I am trying to use the avro-tools to get the avro schema from avro file. But I am getting the message like saying "file doesn't exist". If I issue "Hadoop fs -ls" command I can see the file. Even I can see the avro file content by giving the path. But if I issue the "avro-tools getschema <avro file path> I am getting file doesn't exist error. Anybody got the same type of error earlier. I also attached the screen shot of the error.
Move the .avro hdfs file to local by using below command
[cloudera@quickstart~]hdfs dfs -get /user/Mahe/custom_retail_db/orders_AVRO/part-m-00000.avro
hdfs dfs -get command will copy file from hadoop to local file system.
[cloudera@quickstart~]ls-ltr //list all the files by sorting time modified [cloudera@quickstart~]avro-tools getschema part-m-00000.avro
Avro-tools utility will expects file to be in local file system not in hadoop.
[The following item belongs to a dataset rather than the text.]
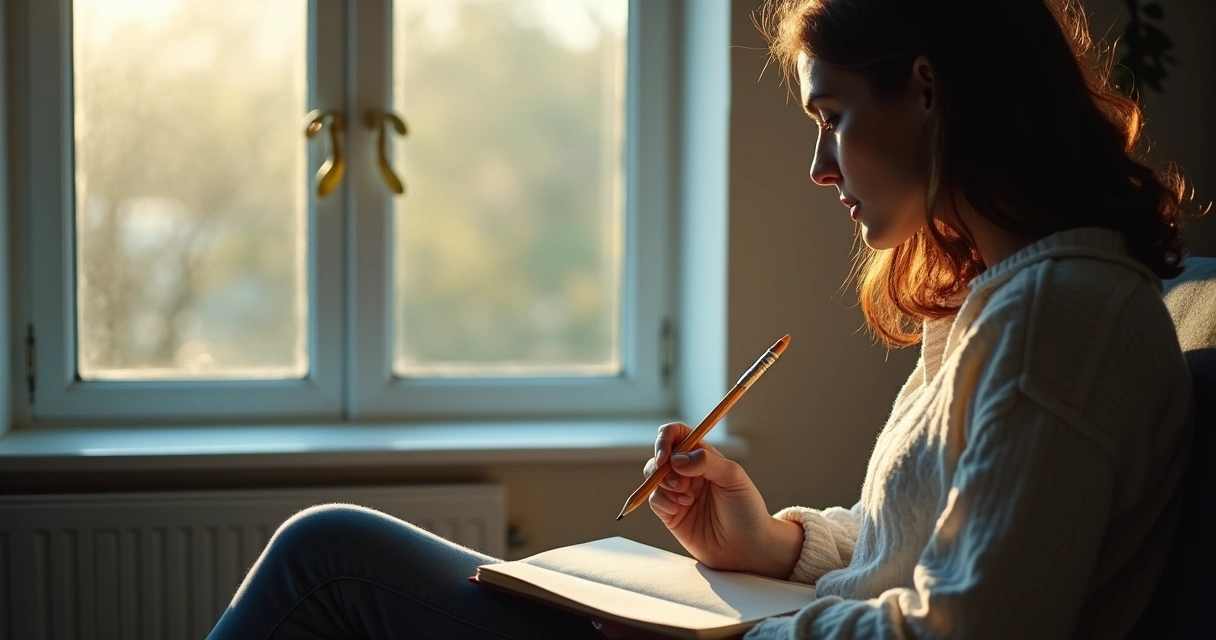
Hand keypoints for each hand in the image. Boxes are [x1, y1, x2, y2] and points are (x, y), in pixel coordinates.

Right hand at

That's the reason why you are getting part-m-00000.avro does not exist.
If you want to get schema from HDFS file instead of copy the file to Local file system then
You need to download avro tools dependencies from below link
Click on Download button, once you download is completed then move avro-tools-1.8.1.jar to local file system..
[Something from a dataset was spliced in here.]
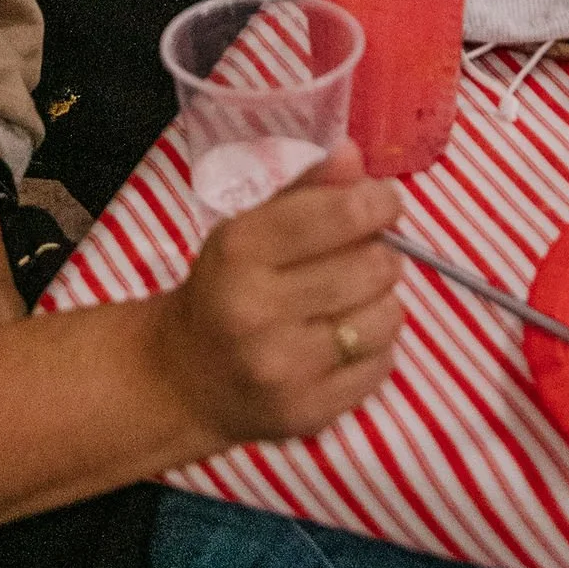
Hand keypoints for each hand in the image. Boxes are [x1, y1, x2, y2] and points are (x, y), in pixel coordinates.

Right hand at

[cloudera@quickstart~]hadoop jar <path-to>/avro-tools-1.8.1.jar getschema /user/Mahe/custom_retail_db/orders_AVRO/part-m-00000.avro |hdfs dfs -put -f - /user/Mahe/avro_schema.avsc
In this command we are using hadoop file path and extracting the schema and storing the schema to avro_schema.avsc file in /user/Mahe directory.
[cloudera@quickstart~]hdfs dfs -cat /user/Mahe/avro_schema.avsc //to cat the contents of avro_schema.avsc file
In this way you can get schema from the .avro file, you can choose the best way for your case.